── Study material

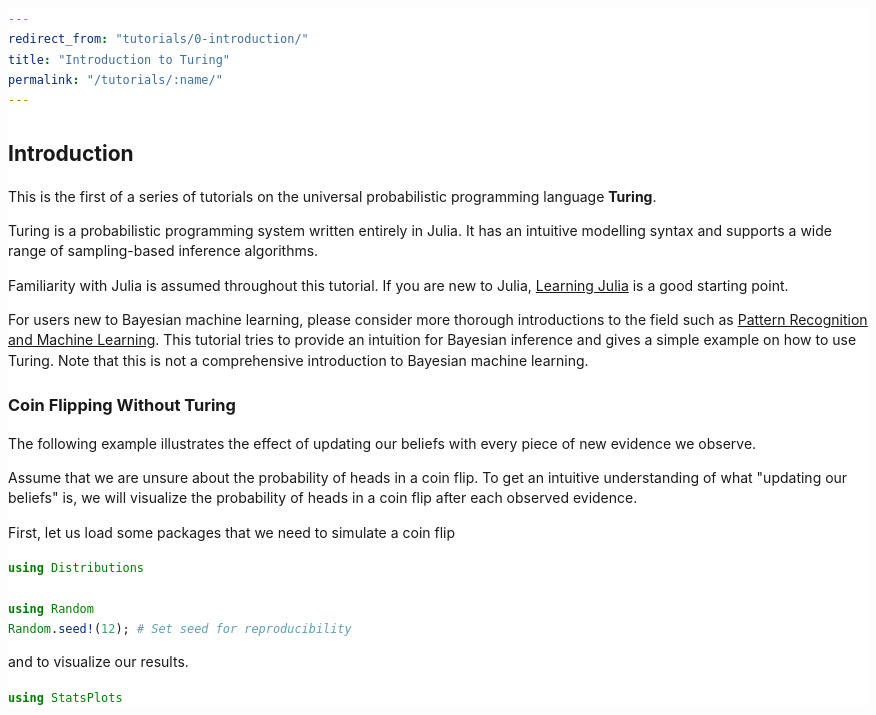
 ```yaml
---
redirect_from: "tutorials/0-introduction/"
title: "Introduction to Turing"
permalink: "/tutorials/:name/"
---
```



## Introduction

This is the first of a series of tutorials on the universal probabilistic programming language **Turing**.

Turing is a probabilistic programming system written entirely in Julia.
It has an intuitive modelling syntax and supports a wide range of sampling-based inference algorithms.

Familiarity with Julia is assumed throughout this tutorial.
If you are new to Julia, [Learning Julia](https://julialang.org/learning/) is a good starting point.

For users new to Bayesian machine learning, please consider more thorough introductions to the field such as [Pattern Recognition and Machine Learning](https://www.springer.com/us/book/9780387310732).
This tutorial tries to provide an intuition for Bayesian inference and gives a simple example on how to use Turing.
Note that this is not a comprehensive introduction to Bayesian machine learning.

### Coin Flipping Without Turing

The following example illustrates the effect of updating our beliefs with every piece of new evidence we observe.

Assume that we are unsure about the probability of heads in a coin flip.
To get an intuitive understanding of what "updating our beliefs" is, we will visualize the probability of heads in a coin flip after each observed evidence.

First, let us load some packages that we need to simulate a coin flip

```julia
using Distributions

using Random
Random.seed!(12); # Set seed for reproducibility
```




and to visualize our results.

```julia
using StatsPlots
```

────

Problem description
Output, line for line and exactly, the records above from their first line through the one with "Assume that we", both ends included, but no pictures.

Exercise output
 ```yaml
---
redirect_from: "tutorials/0-introduction/"
title: "Introduction to Turing"
permalink: "/tutorials/:name/"
---
```



## Introduction

This is the first of a series of tutorials on the universal probabilistic programming language **Turing**.

Turing is a probabilistic programming system written entirely in Julia.
It has an intuitive modelling syntax and supports a wide range of sampling-based inference algorithms.

Familiarity with Julia is assumed throughout this tutorial.
If you are new to Julia, [Learning Julia](https://julialang.org/learning/) is a good starting point.

For users new to Bayesian machine learning, please consider more thorough introductions to the field such as [Pattern Recognition and Machine Learning](https://www.springer.com/us/book/9780387310732).
This tutorial tries to provide an intuition for Bayesian inference and gives a simple example on how to use Turing.
Note that this is not a comprehensive introduction to Bayesian machine learning.

### Coin Flipping Without Turing

The following example illustrates the effect of updating our beliefs with every piece of new evidence we observe.

Assume that we are unsure about the probability of heads in a coin flip.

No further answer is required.